§ WORK ORDER
Go through the data and report each line that holds the string "female".

§ COLLECTED DATA
——————————

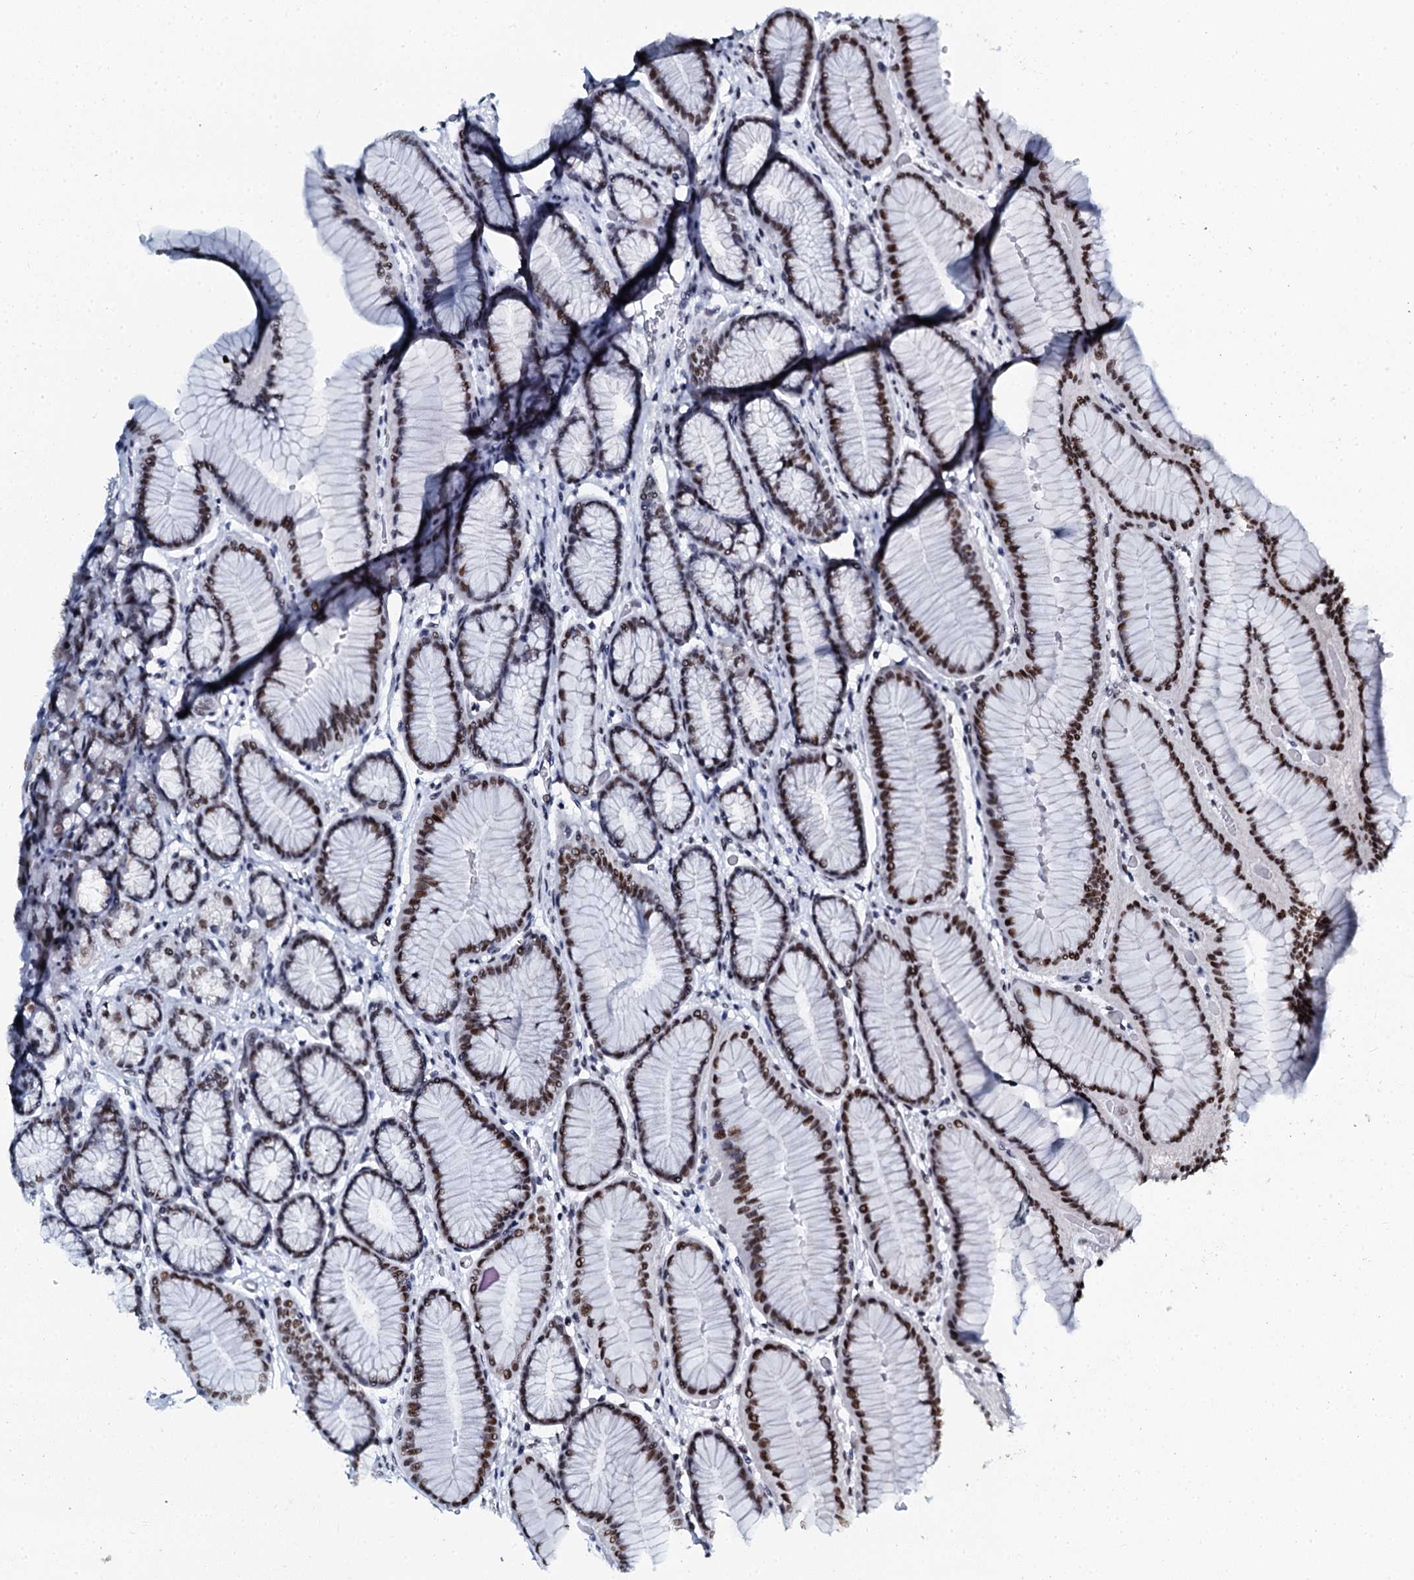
{"staining": {"intensity": "moderate", "quantity": ">75%", "location": "nuclear"}, "tissue": "stomach", "cell_type": "Glandular cells", "image_type": "normal", "snomed": [{"axis": "morphology", "description": "Normal tissue, NOS"}, {"axis": "morphology", "description": "Adenocarcinoma, NOS"}, {"axis": "morphology", "description": "Adenocarcinoma, High grade"}, {"axis": "topography", "description": "Stomach, upper"}, {"axis": "topography", "description": "Stomach"}], "caption": "Immunohistochemical staining of benign stomach shows moderate nuclear protein expression in approximately >75% of glandular cells. (Brightfield microscopy of DAB IHC at high magnification).", "gene": "SLTM", "patient": {"sex": "female", "age": 65}}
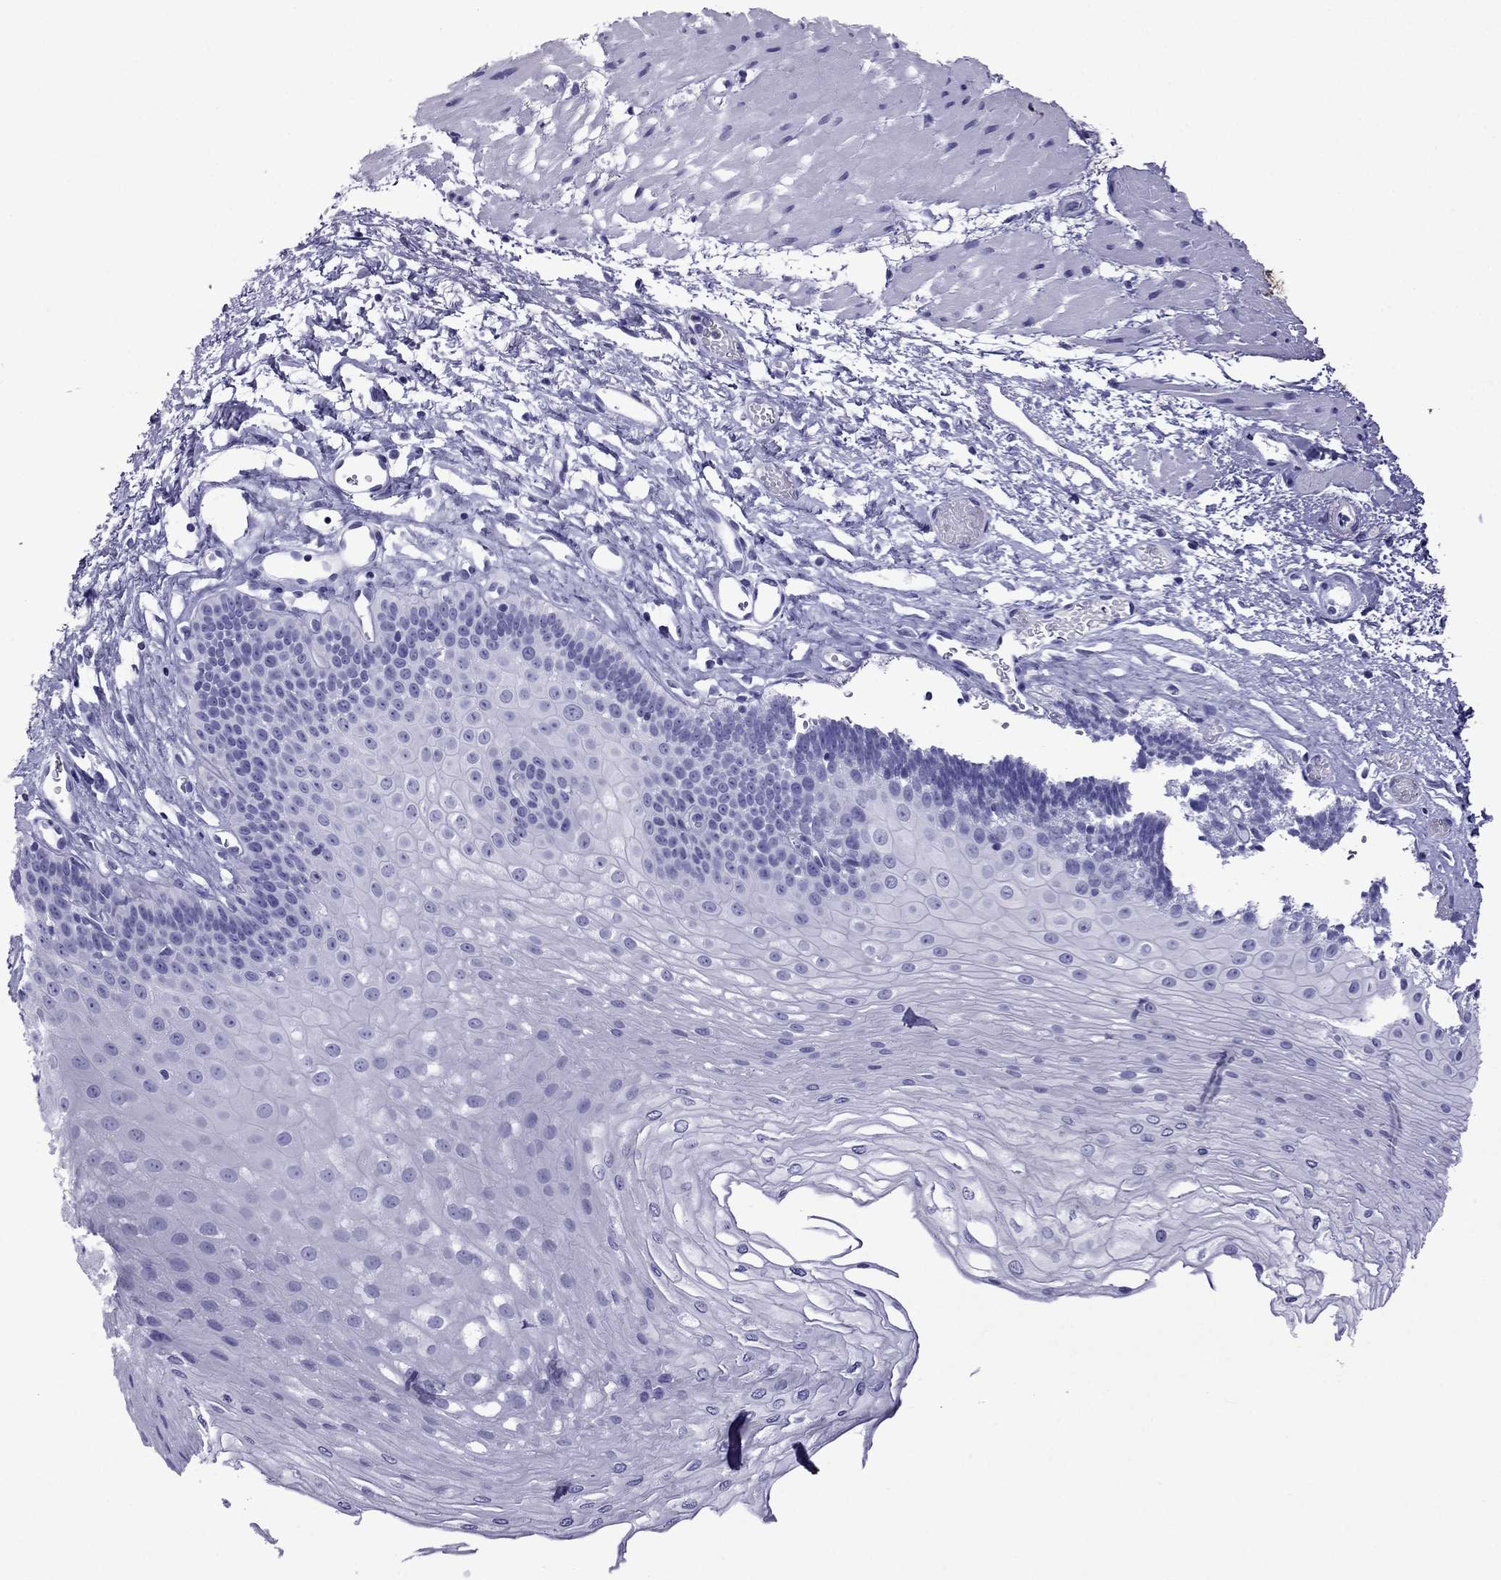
{"staining": {"intensity": "negative", "quantity": "none", "location": "none"}, "tissue": "esophagus", "cell_type": "Squamous epithelial cells", "image_type": "normal", "snomed": [{"axis": "morphology", "description": "Normal tissue, NOS"}, {"axis": "topography", "description": "Esophagus"}], "caption": "Immunohistochemistry (IHC) histopathology image of benign human esophagus stained for a protein (brown), which demonstrates no positivity in squamous epithelial cells.", "gene": "TFF3", "patient": {"sex": "female", "age": 62}}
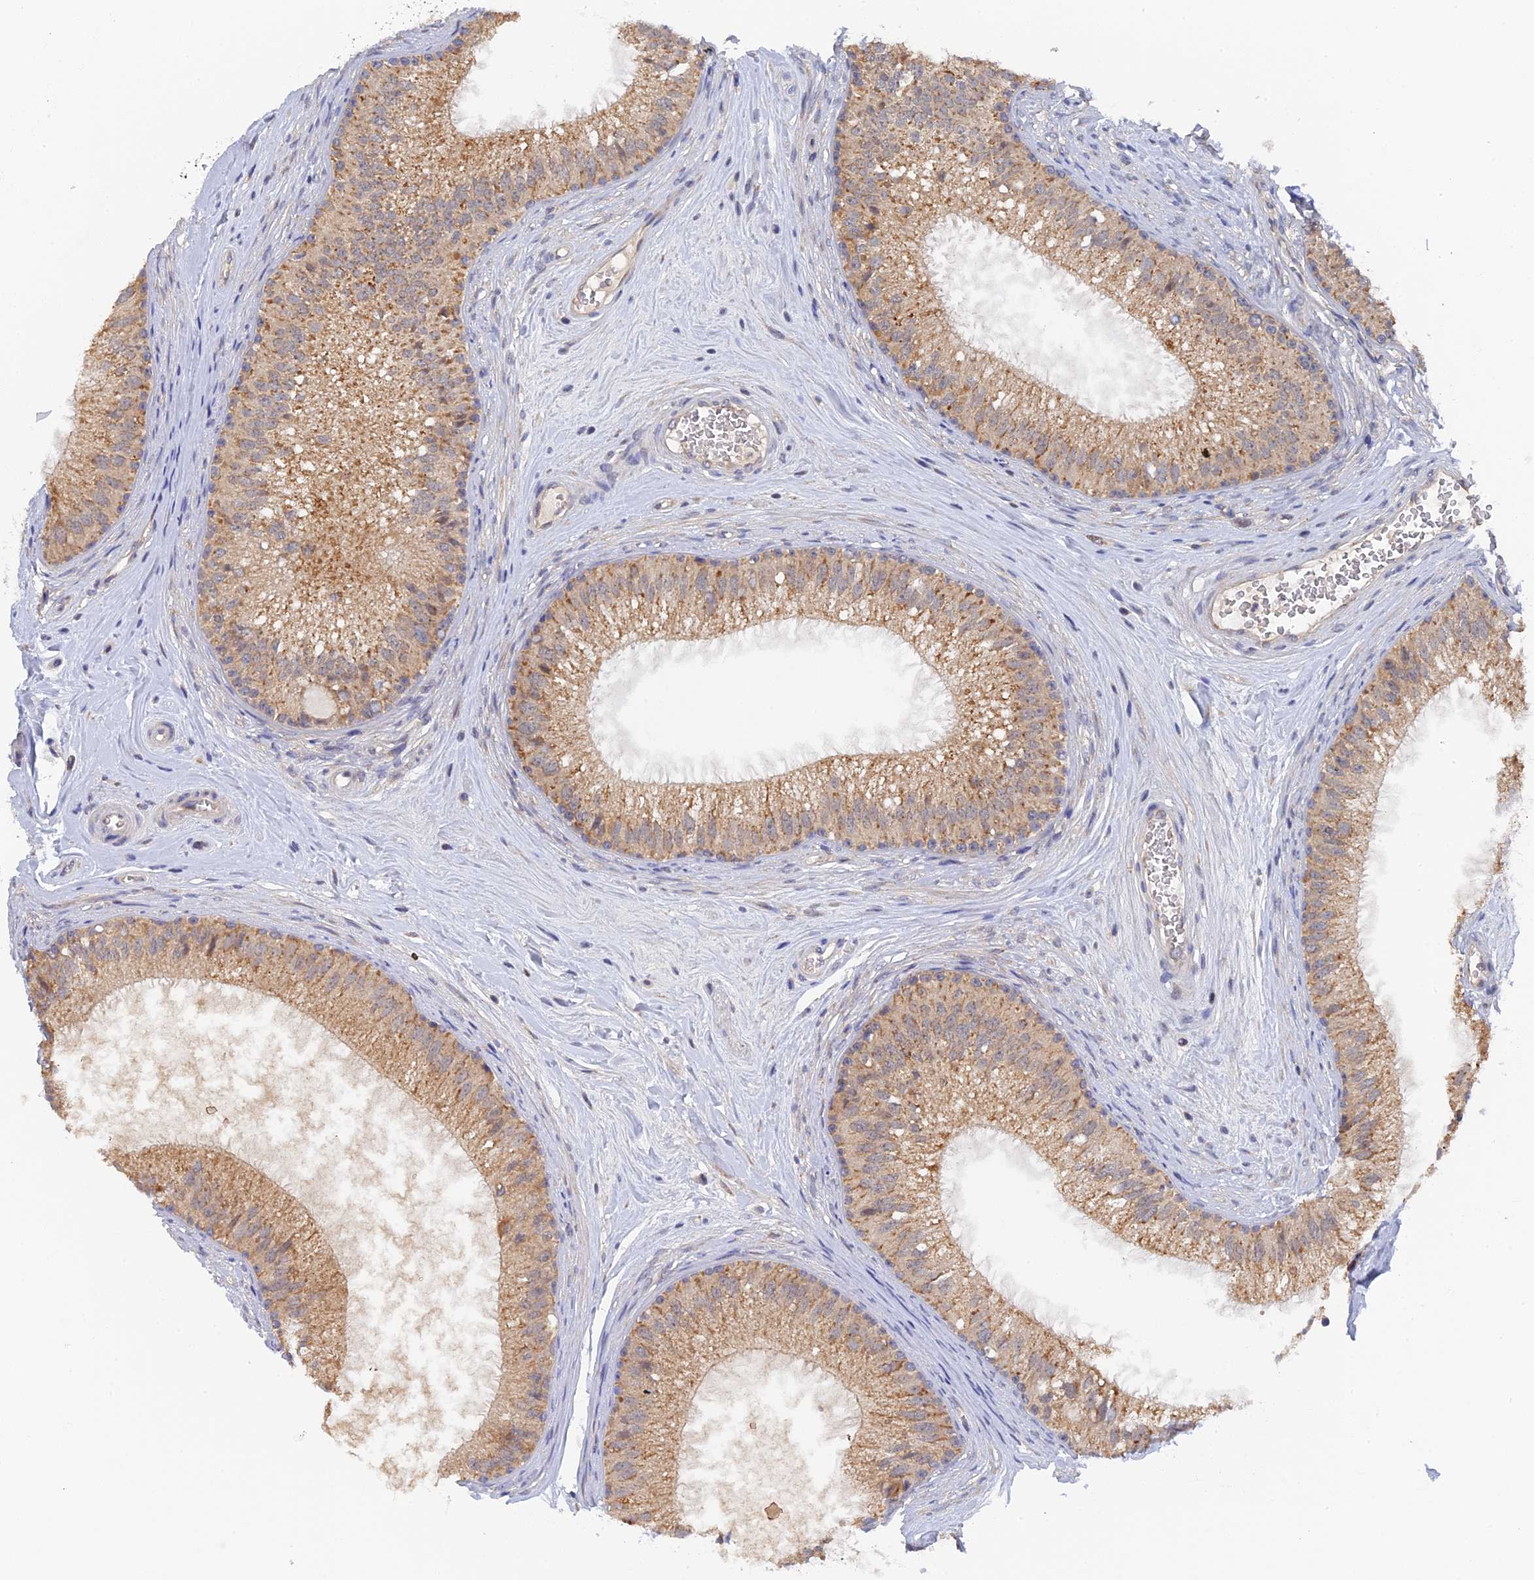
{"staining": {"intensity": "moderate", "quantity": ">75%", "location": "cytoplasmic/membranous"}, "tissue": "epididymis", "cell_type": "Glandular cells", "image_type": "normal", "snomed": [{"axis": "morphology", "description": "Normal tissue, NOS"}, {"axis": "topography", "description": "Epididymis"}], "caption": "Moderate cytoplasmic/membranous staining for a protein is present in about >75% of glandular cells of unremarkable epididymis using IHC.", "gene": "MIGA2", "patient": {"sex": "male", "age": 33}}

——————————

§ WRITTEN RESPONSE
{"staining": {"intensity": "moderate", "quantity": ">75%", "location": "nuclear"}, "tissue": "stomach", "cell_type": "Glandular cells", "image_type": "normal", "snomed": [{"axis": "morphology", "description": "Normal tissue, NOS"}, {"axis": "morphology", "description": "Adenocarcinoma, NOS"}, {"axis": "morphology", "description": "Adenocarcinoma, High grade"}, {"axis": "topography", "description": "Stomach, upper"}, {"axis": "topography", "description": "Stomach"}], "caption": "Immunohistochemical staining of benign stomach shows moderate nuclear protein expression in approximately >75% of glandular cells. (Brightfield microscopy of DAB IHC at high magnification).", "gene": "SLTM", "patient": {"sex": "female", "age": 65}}
{"staining": {"intensity": "negative", "quantity": "none", "location": "none"}, "tissue": "esophagus", "cell_type": "Squamous epithelial cells", "image_type": "normal", "snomed": [{"axis": "morphology", "description": "Normal tissue, NOS"}, {"axis": "topography", "description": "Esophagus"}], "caption": "Immunohistochemistry (IHC) histopathology image of benign human esophagus stained for a protein (brown), which demonstrates no positivity in squamous epithelial cells.", "gene": "TFF3", "patient": {"sex": "female", "age": 62}}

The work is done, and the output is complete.